Japan's Nikkei share average declined more than 1% on Thursday, as technology heavyweights tracked their U.S. peers lower after the Federal Reserve stiffened its hawkish stance with a further interest rate hike projected by the year-end.
The Nikkei had fallen 1.14% to 32,647.72 by the midday break, with chip-testing equipment maker Advantest shedding 2.34% to become the biggest drag.
Chip-making equipment maker Tokyo Electron slipped 0.8% and technology start-up investor SoftBank Group lost 2.34%.
Overnight, the S&P 500 and Nasdaq Composite slumped after the Fed held key interest rates unchanged as widely expected, and revised economic projections higher with warnings that the battle against inflation was far from over.

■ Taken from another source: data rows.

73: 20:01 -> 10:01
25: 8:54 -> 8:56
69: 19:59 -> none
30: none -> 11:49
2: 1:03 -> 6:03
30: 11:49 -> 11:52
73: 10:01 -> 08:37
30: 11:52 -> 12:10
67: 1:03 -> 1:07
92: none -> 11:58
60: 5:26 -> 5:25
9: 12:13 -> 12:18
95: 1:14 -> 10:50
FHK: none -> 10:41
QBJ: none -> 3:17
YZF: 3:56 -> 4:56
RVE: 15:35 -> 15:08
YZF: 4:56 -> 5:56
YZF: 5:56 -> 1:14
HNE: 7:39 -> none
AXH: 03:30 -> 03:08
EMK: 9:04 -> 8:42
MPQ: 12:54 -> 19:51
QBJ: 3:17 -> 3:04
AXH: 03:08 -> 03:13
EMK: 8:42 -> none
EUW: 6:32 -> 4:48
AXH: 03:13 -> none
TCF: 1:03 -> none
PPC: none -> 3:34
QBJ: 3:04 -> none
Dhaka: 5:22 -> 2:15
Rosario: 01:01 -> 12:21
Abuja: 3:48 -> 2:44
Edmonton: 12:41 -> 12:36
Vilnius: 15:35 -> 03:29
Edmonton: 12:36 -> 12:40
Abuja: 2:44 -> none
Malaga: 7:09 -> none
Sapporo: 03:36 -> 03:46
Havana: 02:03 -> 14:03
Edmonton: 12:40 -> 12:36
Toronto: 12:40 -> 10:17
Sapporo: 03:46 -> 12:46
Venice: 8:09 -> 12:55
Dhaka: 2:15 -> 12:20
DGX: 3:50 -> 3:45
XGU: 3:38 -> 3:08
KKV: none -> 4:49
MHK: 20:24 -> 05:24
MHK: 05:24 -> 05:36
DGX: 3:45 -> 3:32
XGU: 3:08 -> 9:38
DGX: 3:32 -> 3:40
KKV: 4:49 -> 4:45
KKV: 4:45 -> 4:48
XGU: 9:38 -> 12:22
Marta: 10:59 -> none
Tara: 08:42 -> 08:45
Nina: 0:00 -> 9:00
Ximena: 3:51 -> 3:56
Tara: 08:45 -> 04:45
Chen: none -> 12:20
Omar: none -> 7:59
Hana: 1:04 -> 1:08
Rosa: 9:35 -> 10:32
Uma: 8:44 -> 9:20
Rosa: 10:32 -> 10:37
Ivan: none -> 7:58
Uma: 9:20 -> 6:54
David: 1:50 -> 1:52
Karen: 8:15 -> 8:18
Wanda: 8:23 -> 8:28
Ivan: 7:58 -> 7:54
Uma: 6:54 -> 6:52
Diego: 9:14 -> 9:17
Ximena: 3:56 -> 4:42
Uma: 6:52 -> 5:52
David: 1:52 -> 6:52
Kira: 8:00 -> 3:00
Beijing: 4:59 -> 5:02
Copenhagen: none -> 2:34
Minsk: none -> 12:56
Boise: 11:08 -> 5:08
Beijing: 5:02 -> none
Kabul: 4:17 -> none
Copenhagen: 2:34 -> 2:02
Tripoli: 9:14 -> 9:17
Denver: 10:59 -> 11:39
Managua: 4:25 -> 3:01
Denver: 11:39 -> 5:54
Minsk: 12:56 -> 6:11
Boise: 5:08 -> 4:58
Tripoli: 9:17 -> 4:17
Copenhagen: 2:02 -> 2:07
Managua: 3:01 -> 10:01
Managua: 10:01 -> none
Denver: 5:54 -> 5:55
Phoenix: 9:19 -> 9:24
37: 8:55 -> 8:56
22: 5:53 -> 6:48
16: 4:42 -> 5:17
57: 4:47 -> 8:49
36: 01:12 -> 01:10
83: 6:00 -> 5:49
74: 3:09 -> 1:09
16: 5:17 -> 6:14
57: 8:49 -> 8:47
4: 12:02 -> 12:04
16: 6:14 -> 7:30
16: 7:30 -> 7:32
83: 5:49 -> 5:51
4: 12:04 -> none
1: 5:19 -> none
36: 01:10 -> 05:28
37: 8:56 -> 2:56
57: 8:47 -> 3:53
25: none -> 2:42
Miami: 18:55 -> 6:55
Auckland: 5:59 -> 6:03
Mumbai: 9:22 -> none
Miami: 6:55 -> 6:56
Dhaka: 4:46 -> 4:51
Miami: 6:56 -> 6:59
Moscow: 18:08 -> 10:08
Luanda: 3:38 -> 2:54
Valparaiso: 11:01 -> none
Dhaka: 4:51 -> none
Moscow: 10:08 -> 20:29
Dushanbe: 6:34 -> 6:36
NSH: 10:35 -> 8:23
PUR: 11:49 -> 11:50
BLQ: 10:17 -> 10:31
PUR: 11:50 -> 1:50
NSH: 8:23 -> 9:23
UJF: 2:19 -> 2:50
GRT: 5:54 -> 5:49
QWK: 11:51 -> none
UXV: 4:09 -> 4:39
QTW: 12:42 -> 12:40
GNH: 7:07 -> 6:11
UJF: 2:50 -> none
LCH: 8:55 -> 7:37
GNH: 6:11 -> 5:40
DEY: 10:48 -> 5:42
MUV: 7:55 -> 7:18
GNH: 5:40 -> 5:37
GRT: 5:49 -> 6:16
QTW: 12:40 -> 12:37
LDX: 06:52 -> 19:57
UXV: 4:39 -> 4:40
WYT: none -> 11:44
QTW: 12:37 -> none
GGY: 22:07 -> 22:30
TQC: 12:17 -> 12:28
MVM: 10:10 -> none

"Japanese heavyweight technology stocks tracked declines in the S&P and Nasdaq, and pushed the Nikkei lower," said Shuutarou Yasuda, a market analyst at Tokai Tokyo Research Institute.
The broader Topix slipped 0.72% to 2,387.96, with banks limiting the decline.
The banking index rose 1.79% to become the top performer among the Tokyo Stock Exchange's 33 industry sub-indexes.
Mitsubishi UFJ Financial Group and Sumitomo Mitsui Financial Group climbed 2.42% and 2.37%, respectively.
The utility sector advanced 1.14%, with Tokyo Electric Power Holdings jumping 4.07% to become the top gainer on the Nikkei.
Steel makers rose 0.51%.
The Topix growth index, which track shares with higher growth potential, fell 1.35%, while the Topix value index for companies with slower growth but higher dividend payouts fell 0.27%.